Data Loader Plugin Preview#

The data loader frontend requests a preview from data loader plugins. This preview is used to show the record values to users, so they can decide how to apply the item field and facet mapping.

While preview handling is automatic and uses the getDataBatch method of the datasource class, there are some additional considerations that should be applied.

Preview Mode#

When requesting a preview, the data source class has self.preview_mode set to True. This can be used to change the behavior.

Considerations#

Response Size#

The preview data is sent in full to the browser. As a result, returning large responses, such as file content, should be avoided.

For example, a loader that returns file content, might want to change each row as follows:

if self.preview_mode:
    row['file_content'] = 'BINARY…'

Incremental Loading#

Even though the data loader handles incremental data out of the box, some plugins need to apply a separate logic to that. E.g. a loader might ensure that any result is only returned once. Where such logic is present, it must be disabled in preview mode.

Example:

  1. Imagine that purpose of your loader is to retrieve a list of articles first (metadata only), and then fetch the content of each PDF article (might be lots of megabytes).
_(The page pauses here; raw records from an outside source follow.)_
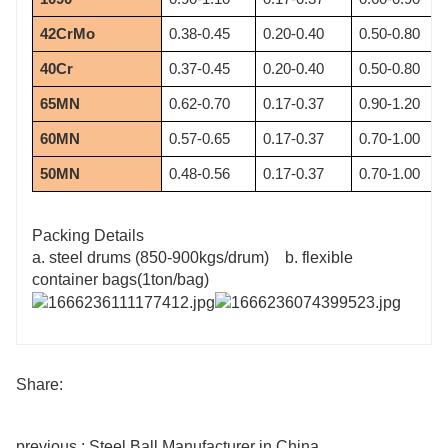
42CrMo
0.38-0.45
0.20-0.40
0.50-0.80
40Cr
0.37-0.45
0.20-0.40
0.50-0.80
65MN
0.62-0.70
0.17-0.37
0.90-1.20
60MN
0.57-0.65
0.17-0.37
0.70-1.00
50MN
0.48-0.56
0.17-0.37
0.70-1.00
Packing Details
a. steel drums (850-900kgs/drum) b. flexible
container bags(1ton/bag)
Share:
previous : Steel Ball Manufacturer in China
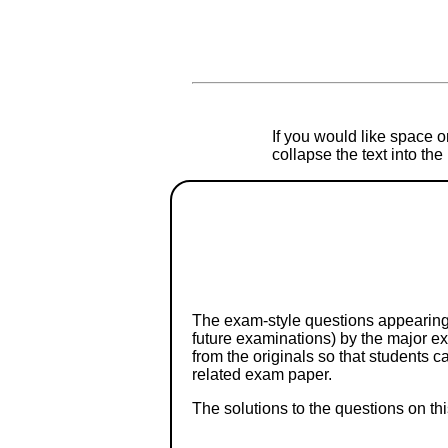
If you would like space on
collapse the text into th
The exam-style questions appearing 
future examinations) by the major 
from the originals so that students 
related exam paper.
The solutions to the questions on th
Consider this loaded to be a long-running job.

  2. In order not to double-download the articles, we keep track of which articles have already been downloaded onto the disk (see data-loader-plugin-state).
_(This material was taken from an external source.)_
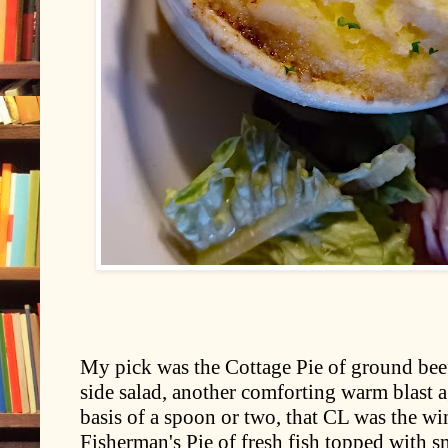
My pick was the Cottage Pie of ground bee
side salad, another comforting warm blast ag
basis of a spoon or two, that CL was the w
Fisherman's Pie of fresh fish topped with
  3. If these articles are indeed downloaded during the preview, you will mark them as downloaded. Note that the preview will extremely slow if it needs to download all the data.
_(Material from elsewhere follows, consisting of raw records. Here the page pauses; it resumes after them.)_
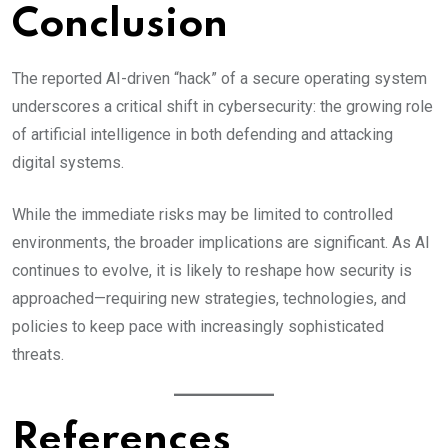
Conclusion
The reported AI-driven “hack” of a secure operating system
underscores a critical shift in cybersecurity: the growing role
of artificial intelligence in both defending and attacking
digital systems.
While the immediate risks may be limited to controlled
environments, the broader implications are significant. As AI
continues to evolve, it is likely to reshape how security is
approached—requiring new strategies, technologies, and
policies to keep pace with increasingly sophisticated
threats.
References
  4. Then during the main load (post-preview), these 10 articles will be skipped, since they’ve already been marked as downloaded.

  5. Since previewed items are never ingested into Squirro, so you effectively lose the content of these 10 items.

Expensive Queries#

In preview mode ensure that the query to the source system can not timeout.

One common way to improve performance is to request fewer records than you would for real fetching.